Auf respektvollem Abstand zur unberührten Natur
Natürlich ist das Storchenpaar ein beliebtes Fotomotiv, das seinen angestammten Platz auf dem Dach der Teichscheune als Brutstätte gewählt hat. Wer etwas Glück und Geduld hat, bekommt sie beide zusammen auch mal aufrechtstehend in voller Größe zu sehen. Die meiste Zeit ist einer von beiden Weißstörchen mit der Nahrungssuche beschäftigt, während der andere sich dem Ausbrüten der drei bis fünf Eier widmet.
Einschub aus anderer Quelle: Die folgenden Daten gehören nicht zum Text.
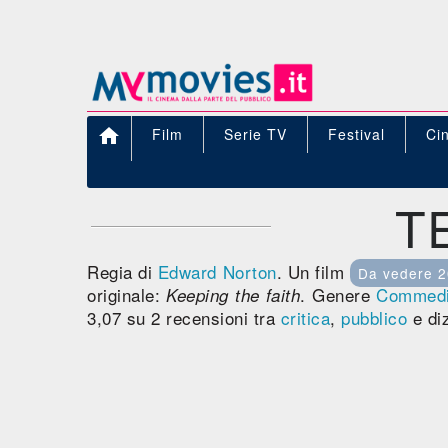

Film
Serie TV
Festival
Ci
T
Regia di
Edward Norton
. Un film
Da vedere 
originale:
. Genere
Commed
Keeping the faith
3,07 su 2 recensioni tra
critica
,
pubblico
e diz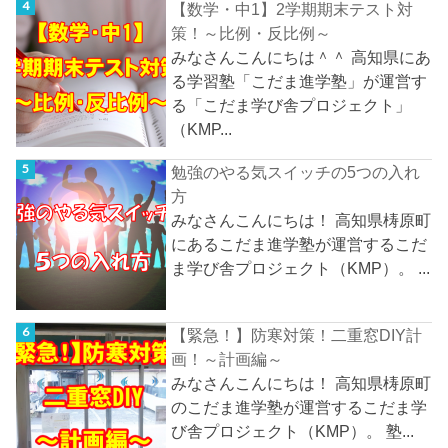
【数学・中1】2学期期末テスト対
策！～比例・反比例～
みなさんこんにちは＾＾ 高知県にあ
る学習塾「こだま進学塾」が運営す
る「こだま学び舎プロジェクト」
（KMP...
勉強のやる気スイッチの5つの入れ
方
みなさんこんにちは！ 高知県梼原町
にあるこだま進学塾が運営するこだ
ま学び舎プロジェクト（KMP）。 ...
【緊急！】防寒対策！二重窓DIY計
画！～計画編～
みなさんこんにちは！ 高知県梼原町
のこだま進学塾が運営するこだま学
び舎プロジェクト（KMP）。 塾...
Bis am Reinheimer Teich die Küken für neue Aufregung sorgen, vergeht allerdings noch einige Zeit. Die Brutzeit beträgt meist 33 oder 34 Tage.
Weitaus mehr spielt sich im Schutz der dichten Schilfkolonie ab, die weite Teile des Naturschutzgebiets bedeckt. Wer sich auf dem rund drei Kilometer langen beliebten Rundweg um das etwa 70 Hektar große Areal begibt, bekommt besonders die vielen Stockenten, Krickenten und Graugänse zu Gesicht. Aber auch der Graureiher verschwindet nach erfolgreicher Nahrungssuche wieder im Dickicht, das noch die blassen Farben des Winters trägt. Am Himmel vollführt ein Rohrweihe-Pärchen eine spektakulär wirkende Beuteübergabe.
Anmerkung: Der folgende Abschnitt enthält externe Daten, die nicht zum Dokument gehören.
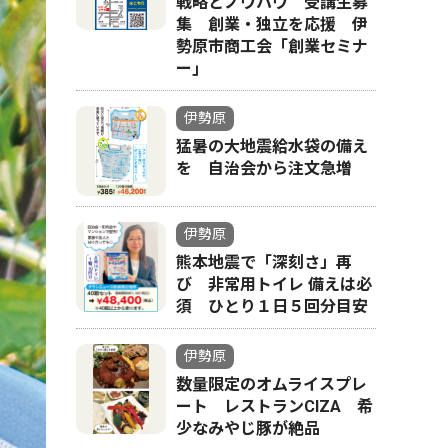
戦略とノウハウ 受講生募
集 創業・独立を応援 伊
勢原市商工会「創業セミナ
ー｣
伊勢原
猛暑の大地震給水袋の備え
を 自治会から注文急増
伊勢原
熊本地震で「深刻さ」再
び 非常用トイレ 備えは必
須 ひとり１日５回分目安
伊勢原
数量限定のオムライスプレ
ート レストランCIZA 希
少なみやじ豚が絶品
Wechselhafte Zeiten hat das ungewöhnliche Fleckchen Erde hinter sich, das zwischen der Landstraße von Habitzheim nach Spachbrücken und dem Segelflugplatz von Reinheim liegt. Seit 1975 darf das von zwei Teichen und flachen Wiesen geprägte Gebiet von Unbefugten nicht mehr betreten werden. In den Feuchtwiesen, Gehölzbeständen und ausgedehnten Schilfröhrichten bilden 224 Pflanzenarten die Lebensgrundlage und Nahrungsquelle von über hundert Vogel-, 16 Heuschrecken- und 21 Libellenarten. Zwölf Fischarten und sechs Amphibienarten sind hier zuhause. Auch unter den rund 90 Laufkäferarten und 120 verschiedenen Spinnen stehen etliche auf der Gefährdungsliste. Graureiher und Schwalben ziehen ihre Kreise über dem Feuchtgebiet. Neben dem breitblättrigen Knabenkraut zählen auch der Erdbeer-Klee, der Sumpf-Löwenzahn und das Sumpfveilchen zu den zwölf dort vorkommenden Pflanzenarten, die auf der Roten Liste als gefährdet eingestuft sind.
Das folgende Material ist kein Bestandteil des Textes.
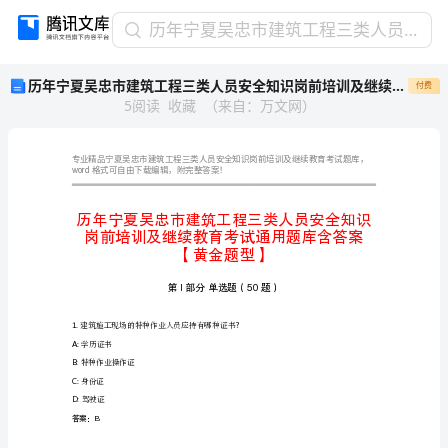
历
历年宁夏吴忠市建筑工程三类人员安全知识岗前培训及继续教育考试通用题库含答案【黄金题型】
年
历年宁夏吴忠市建筑工程三类人员安全知识岗前培训及继续教育考试通用题库含答案【黄金题型】
付费
宁
5
阅读
收藏
（
来自
：
万文网
）
夏
吴
忠
市
word
格式可自由下载编辑，附完整答案！
建
筑
工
Bereits 1625 entstand hier nach dem Erwerb durch Landgrafen Ludwig V. ein Fischteich. Wechselnde Eigentümer und Nutzungsmöglichkeiten mündeten schließlich 1975 in der Anerkennung als Naturschutz- und Flora-Fauna-Gebiet „Untere Gersprenz“. Wer die seltene Pflanzen- und Tierwelt unterstützen möchte, findet auf dem Internetauftritt der Stadt Reinheim den Hinweis, eine Patenschaft für angesiedelte Europäische Sumpfschildkröte zu übernehmen. Radfahrer und Fußgänger haben von mehreren Seiten her Zugang zu den befestigten Wegen, die gut ausgeschildert sind. Reichlich bebilderte Infotafeln wecken die Neugierde, sich mit der Botanik und Tierwelt wie mit der Geschichte des Reinheimer Teichs zu beschäftigen. Zum besonderen Schutz des Gebiets zählt es ferner, die Wege nicht zu verlassen, Hunde nur angeleint mitzuführen und die Tiere nicht zu füttern.
Anfahrt:
Motorisiert erreicht man den Reinheimer Teich am besten über die Landesstraße 3413 von Habitzheim nach Spachbrücken, von der auf halber Höhe eine schmale Abzweigung über eine kleine Brücke zum Parkplatz führt. Radwege aus Dieburg und Groß-Zimmern kreuzen sich mit welchen aus Richtung Darmstadt und Spachbrücken sowie von Fischbachtal und Reinheim.